Simulation der selben Scheibengalaxie - Seitenansicht. Gut zu erkennen ist die Scheibenstruktur und die Anwesenheit von starken galaktischen Winden, die - von Supernovae-Explosionen getrieben - Material aus der Galaxie schleuern.
Simulation der selben Scheibengalaxie - Seitenansicht. Gut zu erkennen ist die Scheibenstruktur und die Anwesenheit von starken galaktischen Winden, die - von Supernovae-Explosionen getrieben - Material aus der Galaxie schleuern.

Helfen können hier Computersimulationen, die den Transport des Lyman-Alpha-Lichts im Computer modellieren. Im Laufe der letzten drei Jahre wurden am Institut für Astrophysik in Göttingen viele solcher Simulationen von Christoph Behrens durchgeführt. Daraus entstanden sind bislang drei Publikationen in der Fachzeitschrift Astronomy & Astrophysics, die ganz unterschiedliche Aspekte dieses Problems beleuchten. 
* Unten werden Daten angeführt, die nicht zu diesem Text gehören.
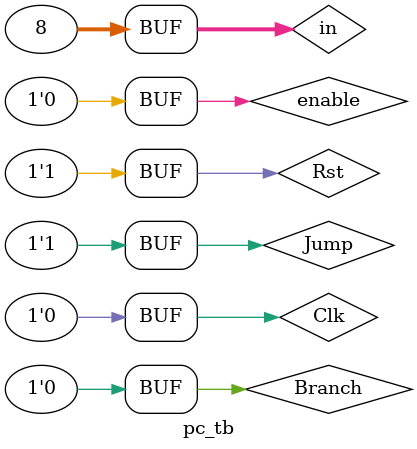
<source format=v>

module pc_tb();

    reg [31:0] in;
    wire[31:0] q;
    reg enable, Jump, Branch, Clk, Rst;

    pc DUT_pc(in, q, enable, Jump, Branch, Clk, Rst);

    always 
    begin
        Clk = 1;
        #10 Clk = 0;
        #10;
    end

    initial
    begin
        Rst = 1;
        in = 32'h00000000;
        enable = 1'b0;
        Jump = 1'b0;
        Branch = 1'b0;
        #20
        Rst = 0;
        #20
        Rst = 1;
        #20
        in = 32'h00000004;
        #20;
        enable = 1'b1;
        #20 
        enable = 1'b0;
        Jump = 1'b1;
        #20
        in = 32'h000000008;
        #20 
        enable = 1'b1;
        #20
        enable = 1'b0;
        #20 
        enable = 1'b1;
        #20
        enable = 1'b0;
    end
endmodule
</source>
Ein Rätsel, das Astrophysiker umtreibt, ist etwa die große Helligkeit, mit der manche Galaxien nur im Lyman-Alpha-Licht leuchten - manche Galaxien leuchten im Lyman-Alpha-Licht 600 mal heller als in anderen Wellenlängen. Das ist verwunderlich, denn das widerspricht unserem Verständnis von Sternentstehung: Eigentlich sollte aktive Sternentstehung nicht nur Lyman-Alpha-Licht, sondern auch große Mengen an anderer Strahlung freisetzen. In einer Veröffentlichung aus diesem Jahr konnten Christoph Behrens, Jens Niemeyer (beide Universität Göttingen) und Mark Dijkstra (Universität Oslo) zeigen, dass eine mögliche Erklärung dafür in der Existenz von Löchern oder Tunneln in der Gasverteilung in und um Galaxien besteht. Ihr Ursprung können gewaltige Supernova-Explosionen sein, die die Umgebung aufheizen und ausdünnen. Diese Löcher können zu effektiven "Fluchtwegen" für Lyman-Alpha-Licht werden. Schaut man direkt auf eines dieser Löcher, so beobachtet deutlich mehr Lyman-Alpha-Licht als erwartet - aus einer anderen Richtung betrachtet dagegen ist der Anteil der Lyman-Alpha-Strahlung geringer.

 

Während diese Arbeit mit Hilfe von sehr einfachen Modellen von Galaxien durchgeführt wurden, konnten Christoph Behrens und Harald Braun (Universität Göttingen) in einer neuen Veröffentlichung zeigen, dass auch in sehr realitätsnahen Simulationen einer einzelnen Galaxie, deren Grundlage eine sehr detailierte Modellierung von Sternentstehung und Turbulenz ist, Löcher in der Gasverteilung bestimmen, wieviel Lyman-Alpha-Licht ein Beobachter sieht. Der Ursprung dieser Löcher besteht auch hier in Supernova-Explosionen, deren Druckwelle sich ausdehnende, fast leere Blasen produzieren. Erreichen diese Blasen den Rand der Scheibe, so entstehen die schon erwähnten 'Fluchtwege'. Dies führt dazu, dass die simulierte Galaxie eine ausgeprägte Richtungsabhängigkeit der Strahlung aufweist, insbesondere entweichen nennenswerte Mengen an Lyman-Alpha-Licht nur senkrecht zur Scheibe - schauen wir 'von der Seite' auf die Galaxie, so sehen wir gar kein Lyman-Alpha-Licht.

 

Diese und andere Erkenntnisse werden helfen, Beobachtungen des Lyman-Alpha-Lichts besser zu verstehen. Von besonderer Bedeutung ist dies vor allem angesichts der Tatsache, dass in den nächsten Jahren neue, bessere Instrumente detailreichere Beobachtungen ermöglichen und die Anzahl der bekannten Lyman-Alpha-Emitter verhundertfachen werden. An zwei dieser Beobachtungsprogramme ist auch das Institut für Astrophysik in Göttingen beteiligt: MUSE (Multi-Unit Spectroscopic Explorer) und HETDEX (Hobby-Eberly Dark Energy Experiment).